*** Dataset entries ***

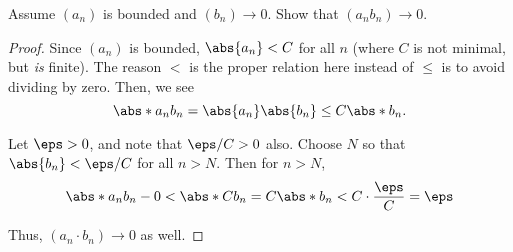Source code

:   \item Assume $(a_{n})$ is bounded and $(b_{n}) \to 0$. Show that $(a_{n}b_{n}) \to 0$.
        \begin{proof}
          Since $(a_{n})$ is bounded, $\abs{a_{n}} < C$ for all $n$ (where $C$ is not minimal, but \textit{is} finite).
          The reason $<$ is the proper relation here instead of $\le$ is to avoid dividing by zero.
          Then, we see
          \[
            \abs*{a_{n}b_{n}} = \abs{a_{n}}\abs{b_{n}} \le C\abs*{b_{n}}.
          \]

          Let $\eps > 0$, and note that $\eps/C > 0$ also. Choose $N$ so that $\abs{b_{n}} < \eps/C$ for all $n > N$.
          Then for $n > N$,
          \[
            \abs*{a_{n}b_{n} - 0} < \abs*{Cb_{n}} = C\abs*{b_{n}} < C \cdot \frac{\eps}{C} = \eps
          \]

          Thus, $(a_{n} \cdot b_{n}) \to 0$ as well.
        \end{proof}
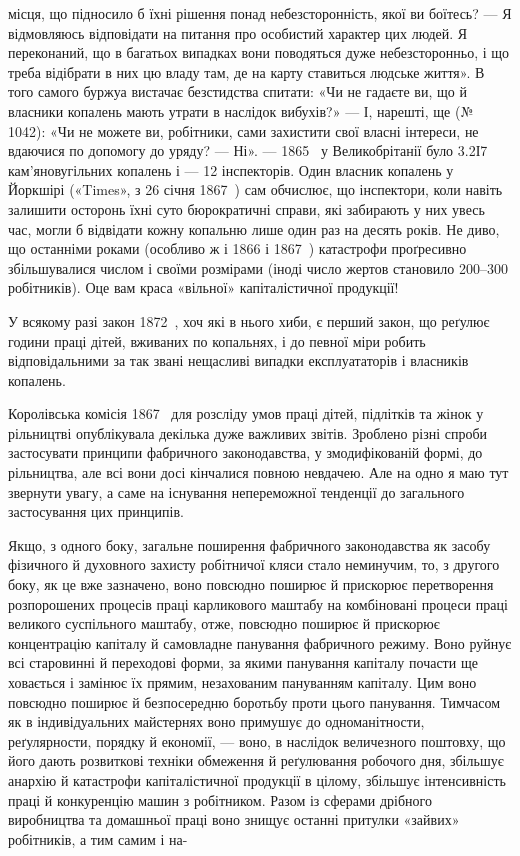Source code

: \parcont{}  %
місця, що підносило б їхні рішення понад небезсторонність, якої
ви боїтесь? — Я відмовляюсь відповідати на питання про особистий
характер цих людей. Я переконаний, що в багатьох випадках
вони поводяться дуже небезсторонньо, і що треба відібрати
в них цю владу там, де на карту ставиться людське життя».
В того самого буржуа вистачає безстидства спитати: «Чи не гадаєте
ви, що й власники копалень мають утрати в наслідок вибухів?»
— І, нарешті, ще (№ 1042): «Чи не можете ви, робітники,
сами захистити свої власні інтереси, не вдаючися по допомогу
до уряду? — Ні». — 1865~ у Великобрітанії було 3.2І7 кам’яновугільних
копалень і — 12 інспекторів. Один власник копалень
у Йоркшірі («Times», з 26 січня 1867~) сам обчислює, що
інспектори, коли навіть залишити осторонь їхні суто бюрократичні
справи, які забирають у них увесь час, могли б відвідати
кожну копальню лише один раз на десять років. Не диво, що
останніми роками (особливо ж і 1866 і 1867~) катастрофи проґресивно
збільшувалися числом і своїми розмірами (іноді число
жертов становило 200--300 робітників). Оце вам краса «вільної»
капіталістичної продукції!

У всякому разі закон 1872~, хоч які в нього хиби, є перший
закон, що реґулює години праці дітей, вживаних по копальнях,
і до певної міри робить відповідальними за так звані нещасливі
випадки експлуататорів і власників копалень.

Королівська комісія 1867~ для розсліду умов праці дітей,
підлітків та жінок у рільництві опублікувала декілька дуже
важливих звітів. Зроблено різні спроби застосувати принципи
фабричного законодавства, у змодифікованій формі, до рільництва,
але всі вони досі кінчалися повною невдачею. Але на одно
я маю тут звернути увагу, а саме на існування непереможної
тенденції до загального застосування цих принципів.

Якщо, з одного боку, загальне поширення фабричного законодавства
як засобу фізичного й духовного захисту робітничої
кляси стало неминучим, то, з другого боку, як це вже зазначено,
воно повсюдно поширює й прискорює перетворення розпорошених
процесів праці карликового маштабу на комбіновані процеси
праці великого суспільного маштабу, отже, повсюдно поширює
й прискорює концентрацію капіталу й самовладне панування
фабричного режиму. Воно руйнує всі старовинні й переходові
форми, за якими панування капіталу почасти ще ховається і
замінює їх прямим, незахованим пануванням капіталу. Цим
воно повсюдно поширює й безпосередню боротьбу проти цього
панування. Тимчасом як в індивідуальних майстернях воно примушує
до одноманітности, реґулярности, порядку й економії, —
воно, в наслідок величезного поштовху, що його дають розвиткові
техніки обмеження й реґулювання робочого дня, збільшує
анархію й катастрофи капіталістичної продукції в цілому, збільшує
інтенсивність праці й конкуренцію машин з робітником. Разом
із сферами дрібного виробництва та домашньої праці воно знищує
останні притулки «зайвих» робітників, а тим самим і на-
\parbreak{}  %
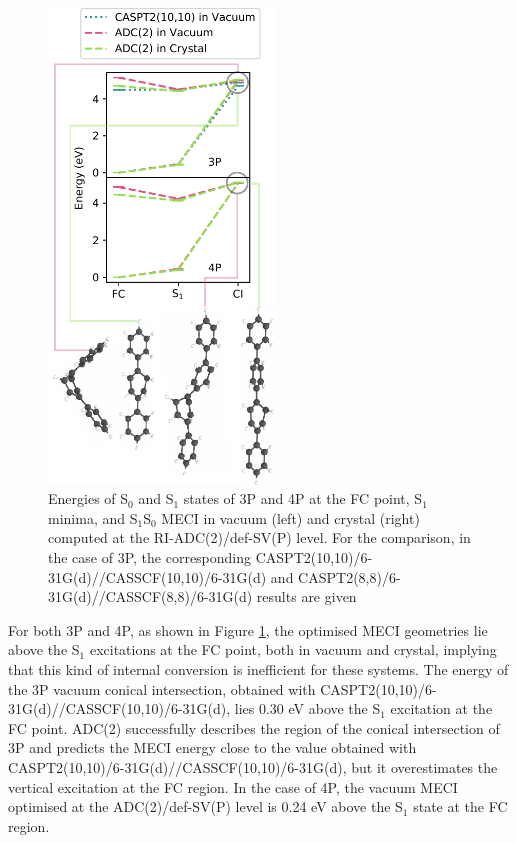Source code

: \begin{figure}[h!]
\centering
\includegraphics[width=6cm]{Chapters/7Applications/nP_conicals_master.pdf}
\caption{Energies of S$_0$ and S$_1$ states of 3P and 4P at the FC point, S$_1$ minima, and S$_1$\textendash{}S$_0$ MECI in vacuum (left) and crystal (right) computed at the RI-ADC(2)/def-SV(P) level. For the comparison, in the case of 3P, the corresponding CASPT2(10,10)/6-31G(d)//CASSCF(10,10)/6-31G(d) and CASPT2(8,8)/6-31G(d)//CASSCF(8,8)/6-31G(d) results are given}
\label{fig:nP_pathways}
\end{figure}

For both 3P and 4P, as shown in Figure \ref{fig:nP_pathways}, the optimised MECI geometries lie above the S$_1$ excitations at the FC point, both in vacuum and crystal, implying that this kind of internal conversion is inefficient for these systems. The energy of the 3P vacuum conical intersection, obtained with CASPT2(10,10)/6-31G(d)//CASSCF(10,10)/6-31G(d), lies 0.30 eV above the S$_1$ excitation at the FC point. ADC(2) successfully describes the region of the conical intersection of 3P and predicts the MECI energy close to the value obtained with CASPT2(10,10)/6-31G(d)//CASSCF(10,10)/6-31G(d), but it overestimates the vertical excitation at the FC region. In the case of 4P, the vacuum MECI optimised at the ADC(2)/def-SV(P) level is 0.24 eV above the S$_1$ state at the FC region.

*** End of Dataset entries ***

What to produce: Your task is to return the lines above, from the first one up to and including the line containing "сам обчислює, що", minus any pictures.

Exercise output:
Source code

:   \item Assume $(a_{n})$ is bounded and $(b_{n}) \to 0$. Show that $(a_{n}b_{n}) \to 0$.
        \begin{proof}
          Since $(a_{n})$ is bounded, $\abs{a_{n}} < C$ for all $n$ (where $C$ is not minimal, but \textit{is} finite).
          The reason $<$ is the proper relation here instead of $\le$ is to avoid dividing by zero.
          Then, we see
          \[
            \abs*{a_{n}b_{n}} = \abs{a_{n}}\abs{b_{n}} \le C\abs*{b_{n}}.
          \]

          Let $\eps > 0$, and note that $\eps/C > 0$ also. Choose $N$ so that $\abs{b_{n}} < \eps/C$ for all $n > N$.
          Then for $n > N$,
          \[
            \abs*{a_{n}b_{n} - 0} < \abs*{Cb_{n}} = C\abs*{b_{n}} < C \cdot \frac{\eps}{C} = \eps
          \]

          Thus, $(a_{n} \cdot b_{n}) \to 0$ as well.
        \end{proof}
Source code

: \parcont{}  %
місця, що підносило б їхні рішення понад небезсторонність, якої
ви боїтесь? — Я відмовляюсь відповідати на питання про особистий
характер цих людей. Я переконаний, що в багатьох випадках
вони поводяться дуже небезсторонньо, і що треба відібрати
в них цю владу там, де на карту ставиться людське життя».
В того самого буржуа вистачає безстидства спитати: «Чи не гадаєте
ви, що й власники копалень мають утрати в наслідок вибухів?»
— І, нарешті, ще (№ 1042): «Чи не можете ви, робітники,
сами захистити свої власні інтереси, не вдаючися по допомогу
до уряду? — Ні». — 1865~ у Великобрітанії було 3.2І7 кам’яновугільних
копалень і — 12 інспекторів. Один власник копалень
у Йоркшірі («Times», з 26 січня 1867~) сам обчислює, що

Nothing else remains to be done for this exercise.